Anja Kreisel hatte bereits vor der Oberbürgermeisterwahl in Frankfurt (Oder) befürchtet, dass es so kommen würde: Dass sie als Linke-Kreisvorsitzende vor der Stichwahl am 12. Oktober möglicherweise für den parteilosen Kandidaten Axel Strasser würde werben müssen, obwohl sie dabei Bauschmerzen hat wegen einiger offener Fragen.
Jetzt hat sie diese Fragen zusammen mit Linksfraktionschefin Sandra Seifert noch einmal genannt: Wie würde Strasser als Oberbürgermeister mit den Stadtverordneten zusammenarbeiten? Auf welcher Wertebasis würde er die vielen noch nicht absehbaren Entscheidungen treffen? Vor allem: »Wird er sich konsequent von der AfD abgrenzen?«
Doch unstrittig ist für Kreisel: Der Einzelbewerber Strasser, der bei der Industrie- und Handelskammer tätig ist, hat bei der Wahl am 21. September[1] mit 32,4 Prozent der Stimmen bemerkenswerte Unterstützung gefunden und Hoffnungen geweckt. Er sei ein demokratischer Kandidat und habe die Möglichkeit, die Stadt konstruktiv weiterzuentwickeln.

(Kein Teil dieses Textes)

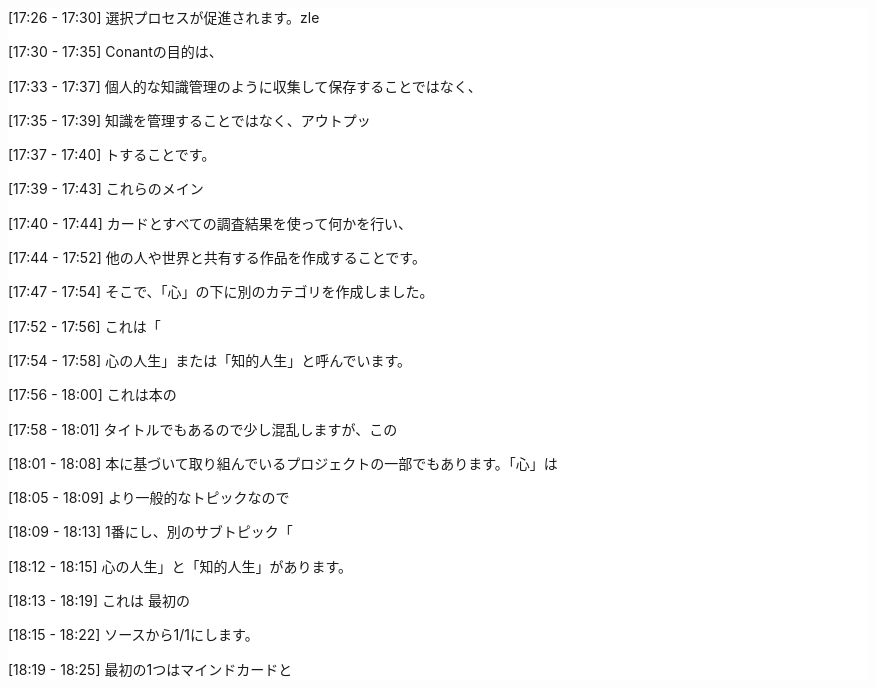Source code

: [17:26 - 17:30]
選択プロセスが促進されます。zle

[17:30 - 17:35]
Conantの目的は、

[17:33 - 17:37]
個人的な知識管理のように収集して保存することではなく、

[17:35 - 17:39]
知識を管理することではなく、アウトプッ

[17:37 - 17:40]
トすることです。

[17:39 - 17:43]
これらのメイン

[17:40 - 17:44]
カードとすべての調査結果を使って何かを行い、

[17:44 - 17:52]
他の人や世界と共有する作品を作成することです。

[17:47 - 17:54]
そこで、「心」の下に別のカテゴリを作成しました。

[17:52 - 17:56]
これは「

[17:54 - 17:58]
心の人生」または「知的人生」と呼んでいます。

[17:56 - 18:00]
これは本の

[17:58 - 18:01]
タイトルでもあるので少し混乱しますが、この

[18:01 - 18:08]
本に基づいて取り組んでいるプロジェクトの一部でもあります。「心」は

[18:05 - 18:09]
より一般的なトピックなので

[18:09 - 18:13]
1番にし、別のサブトピック「

[18:12 - 18:15]
心の人生」と「知的人生」があります。

[18:13 - 18:19]
これは 最初の

[18:15 - 18:22]
ソースから1/1にします。

[18:19 - 18:25]
最初の1つはマインドカードと
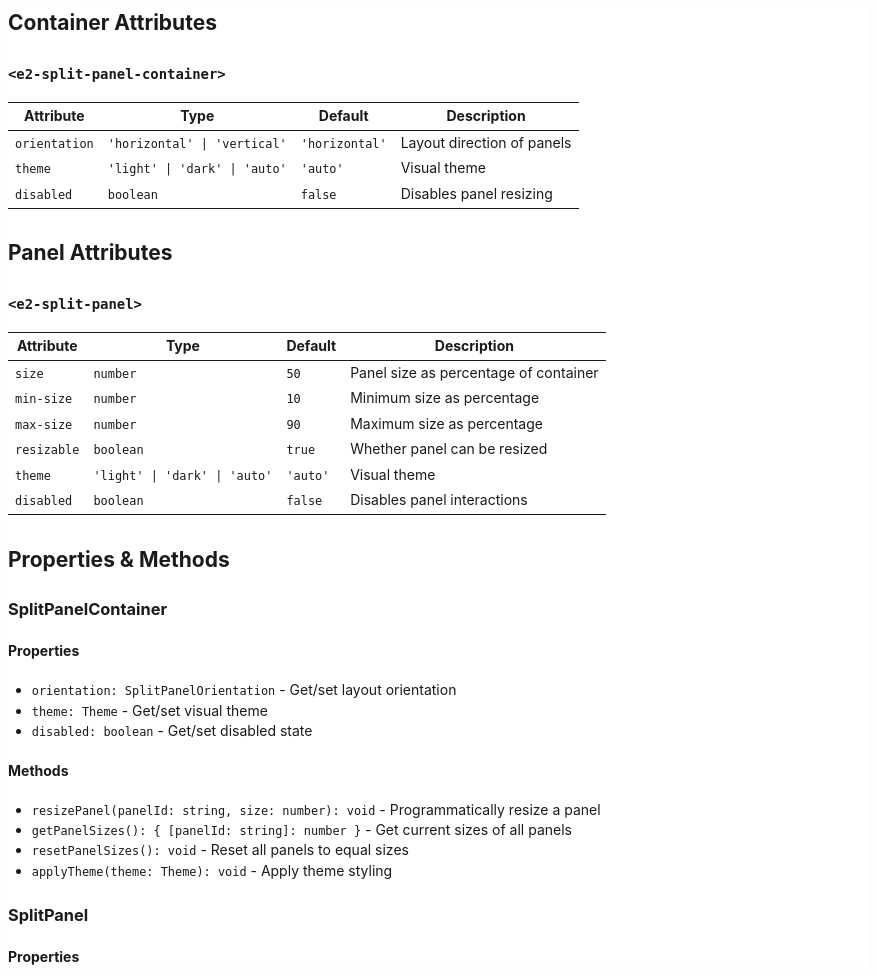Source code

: ## Container Attributes

### `<e2-split-panel-container>`

| Attribute     | Type                          | Default        | Description                |
| ------------- | ----------------------------- | -------------- | -------------------------- |
| `orientation` | `'horizontal' \| 'vertical'`  | `'horizontal'` | Layout direction of panels |
| `theme`       | `'light' \| 'dark' \| 'auto'` | `'auto'`       | Visual theme               |
| `disabled`    | `boolean`                     | `false`        | Disables panel resizing    |

## Panel Attributes

### `<e2-split-panel>`

| Attribute   | Type                          | Default  | Description                           |
| ----------- | ----------------------------- | -------- | ------------------------------------- |
| `size`      | `number`                      | `50`     | Panel size as percentage of container |
| `min-size`  | `number`                      | `10`     | Minimum size as percentage            |
| `max-size`  | `number`                      | `90`     | Maximum size as percentage            |
| `resizable` | `boolean`                     | `true`   | Whether panel can be resized          |
| `theme`     | `'light' \| 'dark' \| 'auto'` | `'auto'` | Visual theme                          |
| `disabled`  | `boolean`                     | `false`  | Disables panel interactions           |

## Properties & Methods

### SplitPanelContainer

#### Properties

- `orientation: SplitPanelOrientation` - Get/set layout orientation
- `theme: Theme` - Get/set visual theme
- `disabled: boolean` - Get/set disabled state

#### Methods

- `resizePanel(panelId: string, size: number): void` - Programmatically resize a panel
- `getPanelSizes(): { [panelId: string]: number }` - Get current sizes of all panels
- `resetPanelSizes(): void` - Reset all panels to equal sizes
- `applyTheme(theme: Theme): void` - Apply theme styling

### SplitPanel

#### Properties
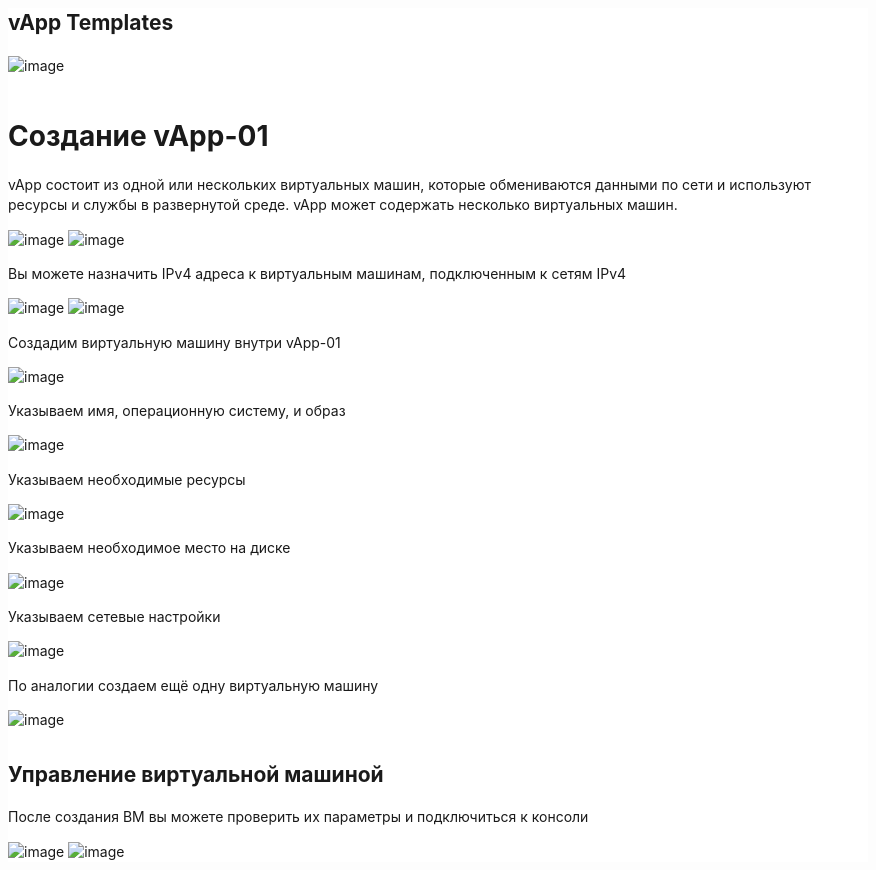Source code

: 
## vApp Templates

![image](https://user-images.githubusercontent.com/79700810/193747449-915a92d5-f225-44a5-8e12-923faf756516.png)


# Создание vApp-01

vApp состоит из одной или нескольких виртуальных машин, которые обмениваются данными по сети и используют ресурсы и службы в развернутой среде. vApp может содержать несколько виртуальных машин. 


![image](https://user-images.githubusercontent.com/79700810/193747462-169c7dc7-b6ad-42fd-aece-07de46b7e196.png)
![image](https://user-images.githubusercontent.com/79700810/193747475-355abb3d-b7dd-4081-9ea1-3c410451ee67.png)

Вы можете назначить IPv4 адреса к виртуальным машинам, подключенным к сетям IPv4

![image](https://user-images.githubusercontent.com/79700810/193747492-1e5ad98a-5dc2-4588-bfe9-ac9fd3818945.png)
![image](https://user-images.githubusercontent.com/79700810/193747505-84a1d47d-797b-4086-966e-7accab971969.png)

Создадим виртуальную машину внутри vApp-01

![image](https://user-images.githubusercontent.com/79700810/193747514-407233a6-48fa-4300-b40c-067558f0de64.png)

Указываем имя, операционную систему, и образ

![image](https://user-images.githubusercontent.com/79700810/193747524-ed9bd7bc-3346-4434-aa43-83ef8ad486bd.png)

Указываем необходимые ресурсы

![image](https://user-images.githubusercontent.com/79700810/193747536-7b8e397d-1946-4bb1-83c6-73187fc9604a.png)

Указываем необходимое место на диске

![image](https://user-images.githubusercontent.com/79700810/193747541-b309e77b-8903-482a-ad59-17c13aa8d3b4.png)

Указываем сетевые настройки

![image](https://user-images.githubusercontent.com/79700810/193747550-57a037d6-755c-4945-accc-f321f35788f6.png)

По аналогии создаем ещё одну виртуальную машину

![image](https://user-images.githubusercontent.com/79700810/193747557-6d3ecd6f-db86-415f-813c-b190011b76dc.png)

## Управление виртуальной машиной

После создания ВМ вы можете проверить их параметры и подключиться к консоли

![image](https://user-images.githubusercontent.com/79700810/193747586-00e6465c-ba50-47b5-b1cb-db33a1798068.png)
![image](https://user-images.githubusercontent.com/79700810/193747595-b5059a0c-7c59-4851-a424-2b9c2609e0c0.png)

Von seinem Konkurrenten, dem Landtagsabgeordneten Wilko Möller (AfD)[2], lasse sich das nicht behaupten. Würde Möller Oberbürgermeister von Frankfurt (Oder) werden, führe das zu einer Politik der Ausgrenzung und Spaltung, einem sozial- und kulturpolitischen Kahlschlag, einer Schwächung der Europa-Universität Viadrina[3] und einer Gefährdung der guten deutsch-polnischen Beziehungen. »Mehr Rassismus, mehr Rechtsextremismus, ein massiver Reputationsverlust und die politische Isolation Frankfurts wären die Folgen«, schreiben Kreisel und Seifert in einer Erklärung zur Stichwahl am 12. Oktober. »Das darf uns allen nicht gleichgültig sein!« Die Linke ruft die Wähler auf: »Geben Sie ihre Stimme für die Demokratie – und nicht für Blau.«
AfD-Politiker Möller hatte in der ersten Runde der Oberbürgermeisterwahl nur 0,2 Prozentpunkte hinter dem parteilosen Strasser gelegen. Ausgeschieden sind mit 28,8 Prozent die Stadtverordnete Désirée Schrade (CDU) und mit 8,6 Prozent die Ex-Bundestagstagsabgeordnete Simona Koß (SPD). Schrade hätte sicher in die Stichwahl einziehen und dann Oberbürgermeisterin werden können, wenn sich ihre Partei mit SPD und Linken auf sie als gemeinsame Kandidatin verständigt hätte. Doch dass der frühere Oberbürgermeister René Wilke (parteilos) vorschnell Schrade als seine Wunschnachfolgerin genannt hatte, nachdem er im Mai auf den Posten des brandenburgischen Innenministers gewechselt war, hat eine Einigung erschwert.
»Wir bedauern sehr, dass es Désirée Schrade nicht in die Stichwahl geschafft hat«, erklärte Clemens Rostock, Landesvorsitzender der Grünen. »In der zweiten Runde wird es nun entscheidend darum gehen, Wilko Möller von der AfD zu verhindern.«
Dabei führt kein Weg an dem parteilosen Axel Strasser vorbei. Der ist 48 Jahre alt und im Osten Berlins geboren. Strasser wohnt seit fünf Jahren in Frankfurt (Oder), und seine Partnerin leitet drüben im polnischen Słubice eine Kanzlei. »Ich schätze das Leben zwischen zwei Städten, zwei Sprachen, zwei Kulturen«, sagt er. Die 7942 Stimmen, die er am 21. September bekommen hat, zeigten ihm, »dass viele Menschen in unserer Stadt meine Visionen teilen«. Das Wahlergebnis sei ihm Motivation und Auftrag zugleich.
Mit Martin Wilke hatte Frankfurt (Oder) schon einmal einen parteilosen Oberbürgermeister. Er wurde 2018 abgelöst durch René Wilke, der erst 2024 aus der Linken ausgetreten und seitdem parteilos ist. Im Mai zum Innenminister gemacht hat ihn die SPD[4].